[START Material provided]

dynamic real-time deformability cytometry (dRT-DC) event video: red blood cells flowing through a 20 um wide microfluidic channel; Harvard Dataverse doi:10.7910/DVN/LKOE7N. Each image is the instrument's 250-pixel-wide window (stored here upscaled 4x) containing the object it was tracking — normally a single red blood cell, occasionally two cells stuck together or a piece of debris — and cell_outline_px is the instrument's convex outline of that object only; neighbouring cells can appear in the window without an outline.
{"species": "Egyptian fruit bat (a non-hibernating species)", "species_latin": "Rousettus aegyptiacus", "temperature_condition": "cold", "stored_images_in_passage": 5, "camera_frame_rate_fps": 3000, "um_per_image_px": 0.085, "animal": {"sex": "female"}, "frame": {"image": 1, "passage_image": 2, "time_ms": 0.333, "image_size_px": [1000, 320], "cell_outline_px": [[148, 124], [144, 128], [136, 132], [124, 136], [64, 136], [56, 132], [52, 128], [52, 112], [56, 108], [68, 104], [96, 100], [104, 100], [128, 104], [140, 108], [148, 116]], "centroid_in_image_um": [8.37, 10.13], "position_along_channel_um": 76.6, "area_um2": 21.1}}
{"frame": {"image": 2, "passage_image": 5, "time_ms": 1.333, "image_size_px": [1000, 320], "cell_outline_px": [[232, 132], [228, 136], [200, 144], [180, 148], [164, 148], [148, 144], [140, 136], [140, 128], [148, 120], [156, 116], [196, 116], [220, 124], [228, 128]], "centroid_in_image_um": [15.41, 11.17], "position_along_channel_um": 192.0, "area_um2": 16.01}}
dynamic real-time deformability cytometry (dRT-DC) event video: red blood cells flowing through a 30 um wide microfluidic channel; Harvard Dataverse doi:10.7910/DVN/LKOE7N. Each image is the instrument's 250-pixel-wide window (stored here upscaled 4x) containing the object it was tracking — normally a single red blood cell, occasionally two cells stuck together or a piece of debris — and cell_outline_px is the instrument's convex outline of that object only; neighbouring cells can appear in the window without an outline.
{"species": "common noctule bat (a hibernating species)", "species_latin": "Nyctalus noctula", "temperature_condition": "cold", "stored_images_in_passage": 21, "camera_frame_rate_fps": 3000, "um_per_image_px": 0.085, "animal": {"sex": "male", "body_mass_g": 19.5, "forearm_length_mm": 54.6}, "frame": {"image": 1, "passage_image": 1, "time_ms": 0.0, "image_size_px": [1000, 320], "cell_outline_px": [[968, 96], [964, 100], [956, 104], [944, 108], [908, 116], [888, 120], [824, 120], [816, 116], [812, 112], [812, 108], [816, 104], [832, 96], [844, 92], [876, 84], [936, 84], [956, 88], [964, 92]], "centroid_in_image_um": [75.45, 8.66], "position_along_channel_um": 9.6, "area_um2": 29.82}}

[END Material provided]

Objective ::
Write out every record shown above, word for word.

Problem solution ::
dynamic real-time deformability cytometry (dRT-DC) event video: red blood cells flowing through a 20 um wide microfluidic channel; Harvard Dataverse doi:10.7910/DVN/LKOE7N. Each image is the instrument's 250-pixel-wide window (stored here upscaled 4x) containing the object it was tracking — normally a single red blood cell, occasionally two cells stuck together or a piece of debris — and cell_outline_px is the instrument's convex outline of that object only; neighbouring cells can appear in the window without an outline.
{"species": "Egyptian fruit bat (a non-hibernating species)", "species_latin": "Rousettus aegyptiacus", "temperature_condition": "cold", "stored_images_in_passage": 5, "camera_frame_rate_fps": 3000, "um_per_image_px": 0.085, "animal": {"sex": "female"}, "frame": {"image": 1, "passage_image": 2, "time_ms": 0.333, "image_size_px": [1000, 320], "cell_outline_px": [[148, 124], [144, 128], [136, 132], [124, 136], [64, 136], [56, 132], [52, 128], [52, 112], [56, 108], [68, 104], [96, 100], [104, 100], [128, 104], [140, 108], [148, 116]], "centroid_in_image_um": [8.37, 10.13], "position_along_channel_um": 76.6, "area_um2": 21.1}}
{"frame": {"image": 2, "passage_image": 5, "time_ms": 1.333, "image_size_px": [1000, 320], "cell_outline_px": [[232, 132], [228, 136], [200, 144], [180, 148], [164, 148], [148, 144], [140, 136], [140, 128], [148, 120], [156, 116], [196, 116], [220, 124], [228, 128]], "centroid_in_image_um": [15.41, 11.17], "position_along_channel_um": 192.0, "area_um2": 16.01}}
dynamic real-time deformability cytometry (dRT-DC) event video: red blood cells flowing through a 30 um wide microfluidic channel; Harvard Dataverse doi:10.7910/DVN/LKOE7N. Each image is the instrument's 250-pixel-wide window (stored here upscaled 4x) containing the object it was tracking — normally a single red blood cell, occasionally two cells stuck together or a piece of debris — and cell_outline_px is the instrument's convex outline of that object only; neighbouring cells can appear in the window without an outline.
{"species": "common noctule bat (a hibernating species)", "species_latin": "Nyctalus noctula", "temperature_condition": "cold", "stored_images_in_passage": 21, "camera_frame_rate_fps": 3000, "um_per_image_px": 0.085, "animal": {"sex": "male", "body_mass_g": 19.5, "forearm_length_mm": 54.6}, "frame": {"image": 1, "passage_image": 1, "time_ms": 0.0, "image_size_px": [1000, 320], "cell_outline_px": [[968, 96], [964, 100], [956, 104], [944, 108], [908, 116], [888, 120], [824, 120], [816, 116], [812, 112], [812, 108], [816, 104], [832, 96], [844, 92], [876, 84], [936, 84], [956, 88], [964, 92]], "centroid_in_image_um": [75.45, 8.66], "position_along_channel_um": 9.6, "area_um2": 29.82}}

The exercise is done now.